**SET EXERCISE**
Rewrite the lines of every item below, changing each "locality" to "site" and leaving everything else unchanged.

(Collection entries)

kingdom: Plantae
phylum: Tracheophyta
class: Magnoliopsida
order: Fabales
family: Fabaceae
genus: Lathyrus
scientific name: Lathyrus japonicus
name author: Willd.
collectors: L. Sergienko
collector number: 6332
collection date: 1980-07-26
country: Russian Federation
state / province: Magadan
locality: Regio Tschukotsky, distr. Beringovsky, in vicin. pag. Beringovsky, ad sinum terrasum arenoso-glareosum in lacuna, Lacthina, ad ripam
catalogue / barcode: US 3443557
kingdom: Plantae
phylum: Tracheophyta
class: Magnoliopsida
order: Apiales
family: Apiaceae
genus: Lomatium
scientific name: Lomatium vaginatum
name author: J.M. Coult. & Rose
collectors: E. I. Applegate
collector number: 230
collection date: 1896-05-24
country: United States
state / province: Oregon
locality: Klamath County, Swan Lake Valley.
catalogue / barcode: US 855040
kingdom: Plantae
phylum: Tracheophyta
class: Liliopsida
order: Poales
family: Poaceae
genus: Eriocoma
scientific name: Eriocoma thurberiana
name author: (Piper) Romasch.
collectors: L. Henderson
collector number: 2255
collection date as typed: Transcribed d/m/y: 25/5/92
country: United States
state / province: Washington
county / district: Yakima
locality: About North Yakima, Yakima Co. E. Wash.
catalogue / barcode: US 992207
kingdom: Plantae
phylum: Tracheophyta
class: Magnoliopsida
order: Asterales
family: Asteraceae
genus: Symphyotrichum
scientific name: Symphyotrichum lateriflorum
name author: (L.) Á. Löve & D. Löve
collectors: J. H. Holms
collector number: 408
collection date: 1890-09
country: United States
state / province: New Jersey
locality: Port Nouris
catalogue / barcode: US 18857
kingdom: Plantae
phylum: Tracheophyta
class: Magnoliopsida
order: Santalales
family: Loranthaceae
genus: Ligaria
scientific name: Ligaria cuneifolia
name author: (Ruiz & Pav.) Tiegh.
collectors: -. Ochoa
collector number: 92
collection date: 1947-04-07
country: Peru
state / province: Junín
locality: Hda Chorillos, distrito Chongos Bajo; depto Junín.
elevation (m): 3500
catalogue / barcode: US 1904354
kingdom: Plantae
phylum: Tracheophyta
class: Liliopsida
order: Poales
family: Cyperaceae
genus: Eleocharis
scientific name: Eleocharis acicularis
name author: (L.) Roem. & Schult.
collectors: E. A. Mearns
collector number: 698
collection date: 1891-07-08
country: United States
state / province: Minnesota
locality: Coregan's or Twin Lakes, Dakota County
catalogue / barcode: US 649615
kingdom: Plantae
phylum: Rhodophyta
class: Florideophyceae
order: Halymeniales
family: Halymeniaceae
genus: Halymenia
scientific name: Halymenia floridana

**SOLUTION FOR THIS EXERCISE**
kingdom: Plantae
phylum: Tracheophyta
class: Magnoliopsida
order: Fabales
family: Fabaceae
genus: Lathyrus
scientific name: Lathyrus japonicus
name author: Willd.
collectors: L. Sergienko
collector number: 6332
collection date: 1980-07-26
country: Russian Federation
state / province: Magadan
site: Regio Tschukotsky, distr. Beringovsky, in vicin. pag. Beringovsky, ad sinum terrasum arenoso-glareosum in lacuna, Lacthina, ad ripam
catalogue / barcode: US 3443557
kingdom: Plantae
phylum: Tracheophyta
class: Magnoliopsida
order: Apiales
family: Apiaceae
genus: Lomatium
scientific name: Lomatium vaginatum
name author: J.M. Coult. & Rose
collectors: E. I. Applegate
collector number: 230
collection date: 1896-05-24
country: United States
state / province: Oregon
site: Klamath County, Swan Lake Valley.
catalogue / barcode: US 855040
kingdom: Plantae
phylum: Tracheophyta
class: Liliopsida
order: Poales
family: Poaceae
genus: Eriocoma
scientific name: Eriocoma thurberiana
name author: (Piper) Romasch.
collectors: L. Henderson
collector number: 2255
collection date as typed: Transcribed d/m/y: 25/5/92
country: United States
state / province: Washington
county / district: Yakima
site: About North Yakima, Yakima Co. E. Wash.
catalogue / barcode: US 992207
kingdom: Plantae
phylum: Tracheophyta
class: Magnoliopsida
order: Asterales
family: Asteraceae
genus: Symphyotrichum
scientific name: Symphyotrichum lateriflorum
name author: (L.) Á. Löve & D. Löve
collectors: J. H. Holms
collector number: 408
collection date: 1890-09
country: United States
state / province: New Jersey
site: Port Nouris
catalogue / barcode: US 18857
kingdom: Plantae
phylum: Tracheophyta
class: Magnoliopsida
order: Santalales
family: Loranthaceae
genus: Ligaria
scientific name: Ligaria cuneifolia
name author: (Ruiz & Pav.) Tiegh.
collectors: -. Ochoa
collector number: 92
collection date: 1947-04-07
country: Peru
state / province: Junín
site: Hda Chorillos, distrito Chongos Bajo; depto Junín.
elevation (m): 3500
catalogue / barcode: US 1904354
kingdom: Plantae
phylum: Tracheophyta
class: Liliopsida
order: Poales
family: Cyperaceae
genus: Eleocharis
scientific name: Eleocharis acicularis
name author: (L.) Roem. & Schult.
collectors: E. A. Mearns
collector number: 698
collection date: 1891-07-08
country: United States
state / province: Minnesota
site: Coregan's or Twin Lakes, Dakota County
catalogue / barcode: US 649615
kingdom: Plantae
phylum: Rhodophyta
class: Florideophyceae
order: Halymeniales
family: Halymeniaceae
genus: Halymenia
scientific name: Halymenia floridana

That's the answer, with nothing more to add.